- [Vorliegender Text]
▶

Buchtipp des Monats von Karl Sigmund

Mathematiker und Kenner des Wiener Kreises, Karl Sigmund, spricht über seine jüngste Publikation, seine Faszination über den Wiener Kreis und gibt einen persönlichen Buchtipp ab.

uni:view: Jüngst ist Ihre Publikation "Sie nannten sich Der Wiener Kreis" erschienen, auch die Ausstellung "Der Wiener Kreis", an der Sie maßgeblich mitgewirkt haben, läuft noch bis Ende Oktober im Hauptgebäude der Universität Wien. Können Sie kurz die Faszination des Wiener Kreises für Sie persönlich beschreiben?
Karl Sigmund: Über den Wiener Kreis wollte ich seit fünfzig Jahren schreiben. Mein Lebenslauf hat es fast unausweichlich gemacht. Schon als Schüler war ich vom Tractatus Ludwig Wittgensteins begeistert und konnte ihn seitenweis auswendig zitieren (verstehen weniger). Als Student hörte ich Vorlesungen von Bela Juhos, dem einzigen aus dem Wiener Kreis, der noch am Philosophischen Institut vortrug. Später, als Mathematikprofessor, arbeitete ich viele Jahre in einem Büro, das am selben Gang lag wie der Sitzungsraum des Schlick-Zirkels, und war Stammgast in dem Kaffeehaus, wo seine Nachsitzungen stattfanden.

Einige meiner Kollegen konnten mir noch von persönlichen Kontakten mit dem Wiener Kreis erzählen. Kein geringerer als Karl Popper schrieb seinen letzten Aufsatz für die von mir veröffentlichten  Werke von Hans Hahn, einem der Begründer des Kreises. Über Kurt Gödel brachte ich eine Bildbiographie heraus, mit Friedrich Stadler, dem größten Kenner des Kreises, bin ich seit Jahrzehnten befreundet, usw. Kurz, der Wiener Kreis hat mein Leben begleitet. Was mich faszinierte, war die witzige, schöne und traurige Geschichte, die sich über ein halbes Jahrhundert entfaltete: Von einem kleinen Grüppchen, das auszog, um exaktes Denken und wissenschaftliche Weltauffassung zu verbreiten und durch Fanatismus und Massenwahn weggefegt wurde.

◀

- [Bereitgestellte Daten]
▶

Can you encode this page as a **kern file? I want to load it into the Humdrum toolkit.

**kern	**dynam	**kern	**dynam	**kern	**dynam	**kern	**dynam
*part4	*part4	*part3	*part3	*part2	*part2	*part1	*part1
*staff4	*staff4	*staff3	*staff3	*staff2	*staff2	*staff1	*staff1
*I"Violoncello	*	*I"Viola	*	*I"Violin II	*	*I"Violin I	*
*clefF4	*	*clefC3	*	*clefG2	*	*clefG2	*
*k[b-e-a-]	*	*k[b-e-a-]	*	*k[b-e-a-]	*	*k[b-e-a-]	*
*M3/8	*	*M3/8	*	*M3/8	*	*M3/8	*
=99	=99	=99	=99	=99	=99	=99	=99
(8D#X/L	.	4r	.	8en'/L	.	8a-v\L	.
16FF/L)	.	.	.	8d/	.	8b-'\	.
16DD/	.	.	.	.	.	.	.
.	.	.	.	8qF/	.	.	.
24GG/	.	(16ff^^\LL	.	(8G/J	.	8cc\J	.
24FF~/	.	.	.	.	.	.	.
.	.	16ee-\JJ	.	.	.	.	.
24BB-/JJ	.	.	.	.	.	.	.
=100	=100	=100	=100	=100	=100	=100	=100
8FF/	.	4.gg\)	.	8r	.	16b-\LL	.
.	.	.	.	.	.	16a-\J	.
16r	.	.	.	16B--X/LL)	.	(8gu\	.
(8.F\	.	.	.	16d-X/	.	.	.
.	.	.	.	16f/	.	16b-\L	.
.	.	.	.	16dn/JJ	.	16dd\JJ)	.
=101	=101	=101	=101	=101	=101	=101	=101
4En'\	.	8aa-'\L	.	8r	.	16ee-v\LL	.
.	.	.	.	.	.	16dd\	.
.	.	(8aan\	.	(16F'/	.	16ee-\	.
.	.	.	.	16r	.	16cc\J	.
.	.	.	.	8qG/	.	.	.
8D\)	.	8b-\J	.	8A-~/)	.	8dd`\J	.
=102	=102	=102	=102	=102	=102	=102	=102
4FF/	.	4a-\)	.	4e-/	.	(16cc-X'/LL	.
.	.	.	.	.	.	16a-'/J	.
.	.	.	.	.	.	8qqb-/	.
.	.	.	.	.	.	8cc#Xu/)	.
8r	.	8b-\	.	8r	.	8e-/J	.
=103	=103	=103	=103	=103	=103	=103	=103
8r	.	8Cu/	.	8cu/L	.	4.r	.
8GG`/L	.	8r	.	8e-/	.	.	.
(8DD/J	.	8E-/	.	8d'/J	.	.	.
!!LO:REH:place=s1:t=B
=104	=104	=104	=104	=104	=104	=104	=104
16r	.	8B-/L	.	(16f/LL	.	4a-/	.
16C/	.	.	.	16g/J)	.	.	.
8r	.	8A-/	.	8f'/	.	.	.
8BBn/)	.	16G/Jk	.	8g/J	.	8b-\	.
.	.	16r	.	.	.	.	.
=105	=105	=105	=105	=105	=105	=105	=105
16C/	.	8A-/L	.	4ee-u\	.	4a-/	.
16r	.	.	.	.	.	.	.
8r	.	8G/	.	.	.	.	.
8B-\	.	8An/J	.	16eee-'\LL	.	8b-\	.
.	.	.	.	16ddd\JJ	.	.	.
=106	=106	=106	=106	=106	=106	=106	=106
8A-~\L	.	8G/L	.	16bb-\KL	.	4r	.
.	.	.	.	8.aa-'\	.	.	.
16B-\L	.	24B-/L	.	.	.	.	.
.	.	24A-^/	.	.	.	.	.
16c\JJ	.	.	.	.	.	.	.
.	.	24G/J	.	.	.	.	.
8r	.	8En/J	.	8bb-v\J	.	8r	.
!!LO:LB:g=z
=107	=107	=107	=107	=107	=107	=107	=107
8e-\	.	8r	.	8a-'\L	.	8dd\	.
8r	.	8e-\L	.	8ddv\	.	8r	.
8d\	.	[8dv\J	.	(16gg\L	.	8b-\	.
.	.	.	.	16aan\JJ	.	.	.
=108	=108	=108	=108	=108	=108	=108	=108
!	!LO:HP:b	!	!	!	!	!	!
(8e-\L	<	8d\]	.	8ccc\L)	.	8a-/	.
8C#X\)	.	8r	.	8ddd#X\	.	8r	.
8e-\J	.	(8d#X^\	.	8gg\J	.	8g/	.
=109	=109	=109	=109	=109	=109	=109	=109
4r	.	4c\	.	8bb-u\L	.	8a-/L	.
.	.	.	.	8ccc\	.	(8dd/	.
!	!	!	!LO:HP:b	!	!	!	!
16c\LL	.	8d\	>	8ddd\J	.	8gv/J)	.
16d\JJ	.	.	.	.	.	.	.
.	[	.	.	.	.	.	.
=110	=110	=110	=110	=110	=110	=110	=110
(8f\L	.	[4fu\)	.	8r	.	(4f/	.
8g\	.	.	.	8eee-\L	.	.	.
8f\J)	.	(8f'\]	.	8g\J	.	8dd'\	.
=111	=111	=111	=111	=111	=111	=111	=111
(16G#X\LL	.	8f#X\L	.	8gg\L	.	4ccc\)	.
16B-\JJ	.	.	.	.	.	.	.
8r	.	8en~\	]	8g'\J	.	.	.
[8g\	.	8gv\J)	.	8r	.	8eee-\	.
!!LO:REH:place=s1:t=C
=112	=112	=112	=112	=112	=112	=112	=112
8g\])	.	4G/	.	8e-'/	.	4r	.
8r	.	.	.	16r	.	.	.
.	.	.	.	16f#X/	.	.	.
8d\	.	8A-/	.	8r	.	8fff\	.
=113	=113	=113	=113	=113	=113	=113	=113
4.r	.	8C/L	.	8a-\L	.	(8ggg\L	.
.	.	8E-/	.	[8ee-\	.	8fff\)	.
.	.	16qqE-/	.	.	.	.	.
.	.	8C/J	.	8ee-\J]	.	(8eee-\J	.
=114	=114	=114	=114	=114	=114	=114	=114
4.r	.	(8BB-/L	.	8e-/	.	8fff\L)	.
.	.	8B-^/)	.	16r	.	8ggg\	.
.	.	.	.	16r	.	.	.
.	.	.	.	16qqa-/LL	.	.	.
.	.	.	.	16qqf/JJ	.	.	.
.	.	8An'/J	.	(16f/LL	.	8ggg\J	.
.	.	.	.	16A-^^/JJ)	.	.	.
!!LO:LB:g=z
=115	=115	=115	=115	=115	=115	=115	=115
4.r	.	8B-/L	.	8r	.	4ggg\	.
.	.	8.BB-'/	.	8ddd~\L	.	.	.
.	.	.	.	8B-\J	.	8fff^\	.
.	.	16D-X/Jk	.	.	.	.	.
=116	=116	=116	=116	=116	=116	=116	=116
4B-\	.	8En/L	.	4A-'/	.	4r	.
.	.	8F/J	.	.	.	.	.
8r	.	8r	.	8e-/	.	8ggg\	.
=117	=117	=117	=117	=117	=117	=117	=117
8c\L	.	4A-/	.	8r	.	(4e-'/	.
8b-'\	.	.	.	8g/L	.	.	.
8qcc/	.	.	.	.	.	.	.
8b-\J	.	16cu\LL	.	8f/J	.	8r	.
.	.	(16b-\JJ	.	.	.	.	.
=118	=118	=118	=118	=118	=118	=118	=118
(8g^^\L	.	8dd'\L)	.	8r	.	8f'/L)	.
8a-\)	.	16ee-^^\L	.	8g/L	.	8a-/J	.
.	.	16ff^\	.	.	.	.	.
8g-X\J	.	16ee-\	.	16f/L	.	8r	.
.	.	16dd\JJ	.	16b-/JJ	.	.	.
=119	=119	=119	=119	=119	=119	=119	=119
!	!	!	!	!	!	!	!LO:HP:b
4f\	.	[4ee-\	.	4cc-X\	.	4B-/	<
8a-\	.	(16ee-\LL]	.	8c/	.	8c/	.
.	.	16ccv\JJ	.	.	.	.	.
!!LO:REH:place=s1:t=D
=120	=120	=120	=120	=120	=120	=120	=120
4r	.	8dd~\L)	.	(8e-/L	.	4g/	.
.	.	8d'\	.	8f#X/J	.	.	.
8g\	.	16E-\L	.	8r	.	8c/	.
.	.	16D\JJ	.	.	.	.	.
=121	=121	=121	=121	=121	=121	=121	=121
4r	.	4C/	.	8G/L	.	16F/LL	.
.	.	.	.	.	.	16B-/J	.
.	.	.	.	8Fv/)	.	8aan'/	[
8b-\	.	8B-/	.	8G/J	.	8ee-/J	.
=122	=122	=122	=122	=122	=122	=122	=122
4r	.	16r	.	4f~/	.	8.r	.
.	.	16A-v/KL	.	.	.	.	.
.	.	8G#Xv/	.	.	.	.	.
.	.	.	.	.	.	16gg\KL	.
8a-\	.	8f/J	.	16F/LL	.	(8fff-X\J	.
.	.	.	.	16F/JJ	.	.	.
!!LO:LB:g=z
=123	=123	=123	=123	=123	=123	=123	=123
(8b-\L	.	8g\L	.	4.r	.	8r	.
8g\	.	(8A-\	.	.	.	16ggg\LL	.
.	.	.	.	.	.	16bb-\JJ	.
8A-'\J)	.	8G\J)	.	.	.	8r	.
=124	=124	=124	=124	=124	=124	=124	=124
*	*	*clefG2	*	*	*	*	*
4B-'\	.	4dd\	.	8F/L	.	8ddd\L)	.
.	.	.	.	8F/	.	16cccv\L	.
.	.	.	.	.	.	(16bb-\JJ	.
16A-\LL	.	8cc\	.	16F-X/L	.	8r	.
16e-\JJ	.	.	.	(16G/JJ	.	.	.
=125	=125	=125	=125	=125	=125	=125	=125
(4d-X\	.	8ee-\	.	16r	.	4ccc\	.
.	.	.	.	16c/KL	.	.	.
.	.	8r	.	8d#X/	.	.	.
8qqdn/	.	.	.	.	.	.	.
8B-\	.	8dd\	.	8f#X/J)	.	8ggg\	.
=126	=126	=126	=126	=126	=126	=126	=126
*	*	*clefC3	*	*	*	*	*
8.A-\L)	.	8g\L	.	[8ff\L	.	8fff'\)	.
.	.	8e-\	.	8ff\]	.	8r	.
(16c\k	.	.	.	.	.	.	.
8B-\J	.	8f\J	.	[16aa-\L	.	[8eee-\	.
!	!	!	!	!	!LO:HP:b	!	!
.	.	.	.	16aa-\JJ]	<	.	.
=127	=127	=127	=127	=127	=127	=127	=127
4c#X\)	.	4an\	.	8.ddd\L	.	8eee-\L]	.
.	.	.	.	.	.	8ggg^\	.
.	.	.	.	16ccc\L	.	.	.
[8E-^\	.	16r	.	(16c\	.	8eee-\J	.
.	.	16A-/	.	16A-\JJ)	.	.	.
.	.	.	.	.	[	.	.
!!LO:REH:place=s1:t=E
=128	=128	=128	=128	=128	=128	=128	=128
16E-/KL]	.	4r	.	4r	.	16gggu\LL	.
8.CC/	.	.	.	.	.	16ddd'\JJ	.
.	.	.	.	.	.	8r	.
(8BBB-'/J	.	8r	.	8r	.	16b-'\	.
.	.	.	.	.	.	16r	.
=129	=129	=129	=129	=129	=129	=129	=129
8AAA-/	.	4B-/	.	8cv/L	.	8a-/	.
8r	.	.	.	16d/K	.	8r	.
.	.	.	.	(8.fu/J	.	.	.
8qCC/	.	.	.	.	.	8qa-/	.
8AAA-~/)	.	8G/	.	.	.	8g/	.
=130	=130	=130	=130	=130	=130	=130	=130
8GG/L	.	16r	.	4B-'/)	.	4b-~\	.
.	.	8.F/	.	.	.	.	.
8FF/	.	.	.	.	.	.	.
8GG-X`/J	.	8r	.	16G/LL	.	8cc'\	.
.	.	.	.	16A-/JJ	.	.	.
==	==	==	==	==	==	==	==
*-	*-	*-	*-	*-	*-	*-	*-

◀

- [Fragen zum Text]
**a)** Beantworte anhand des Interviews mit Karl Sigmund über den Wiener Kreis diese Fragen:
(i) Bis wann und wo ist die Ausstellung "Der Wiener Kreis" zu sehen?
(ii) Bei welchem Mitglied des Wiener Kreises hörte Sigmund als Student Vorlesungen?
(iii) Wer schrieb seinen letzten Aufsatz für die von Sigmund veröffentlichten Werke von Hans Hahn?
**b)** Führe das Interview mit Karl Sigmund über den Wiener Kreis im Anschluss an seinen letzten Satz weiter.

- [Antworten]
**a)**
(i) Bis Ende Oktober im Hauptgebäude der Universität Wien.
(ii) Bei Bela Juhos.
(iii) Karl Popper.

**b)**
uni:view: Über den Wiener Kreis sind bereits viele Bücher erschienen – welchen Fokus auf diese Gruppe von AusnahmewissenschafterInnen haben Sie gewählt und warum?
Karl Sigmund: Mir ging es um die Story, den dramatischen Bogen, der von Mach über Boltzmann, Wittgenstein, Gödel und Popper führt, mit dem Wiener Kreis mitten drin. Am liebsten hätte ich darüber einen Film gemacht – so etwas Ähnliches wie Woody Allens "Midnight in Paris", nur eben rund um Strudlhofstiege und Café Josefinum. Leider bin ich kein Woody Allen, da hab ich halt nur ein Buch geschrieben. Dichter bin ich übrigens auch keiner, aber diese Denkerinnen und Denker haben so viele Sager hinterlassen, dass daraus beinah eine Wechselrede wird.

uni:view: Inwieweit beeinflusst das Denken, die Thesen, etc. des Wiener Kreises die heutige Wissenschaft?
Karl Sigmund: Am wirksamsten waren sicher die Arbeiten zur Logik. Eine direkte Linie führt von der symbolischen Logik Carnaps und Gödels zur Informatik. Aber auch die Wirtschaftswissenschaften, die Sprachkritik, die analytische Philosophie, die Wissensvermittlung durch Visualisierung und nicht zuletzt die in weiten Kreisen beinahe selbstverständlich gewordenen wissenschaftliche Weltauffassung verdanken dem Wiener Kreis viel. 

Das Gewinnspiel ist bereits verlost. Doch die gute Nachricht: In der Universitätsbibliothek stehen die Bücher interessierten LeserInnen zur Verfügung:
"Sie nannten sich Der Wiener Kreis" (Printausgabe) von Karl Sigmund
"Sie nannten sich Der Wiener Kreis" (E-Book) von Karl Sigmund
"Plato and a platypus walk into a Bar" (deutsche Ausgabe, Print) von Thomas Cathcart und Daniel Klein

uni:view: Welche Bücher empfehlen Sie unseren LeserInnen?   
Karl Sigmund: Die zwei Bücher von Cathcart und Klein, die Philosophie an Hand von Witzen darstellen. "Plato and a platypus walk into a Bar" und "Heidegger and a Hippo Walk through these Pearly Gates". Übrigens hatte schon Wittgenstein mit der Idee gespielt, ein Buch zu schreiben, das nur aus Witzen besteht.

uni:view: Einige Gedanken, die Ihnen spontan zu diesen Büchern einfallen?
Karl Sigmund: Philosophie hat viel mit Witz zu tun. Sie ist weniger eine Lehre als eine Tätigkeit: das Einnehmen ungewöhnlicher Standpunkte, um die üblichen Denkmuster zu hinterfragen.    

uni:view: Sie haben den letzten Satz gelesen. Was bleibt?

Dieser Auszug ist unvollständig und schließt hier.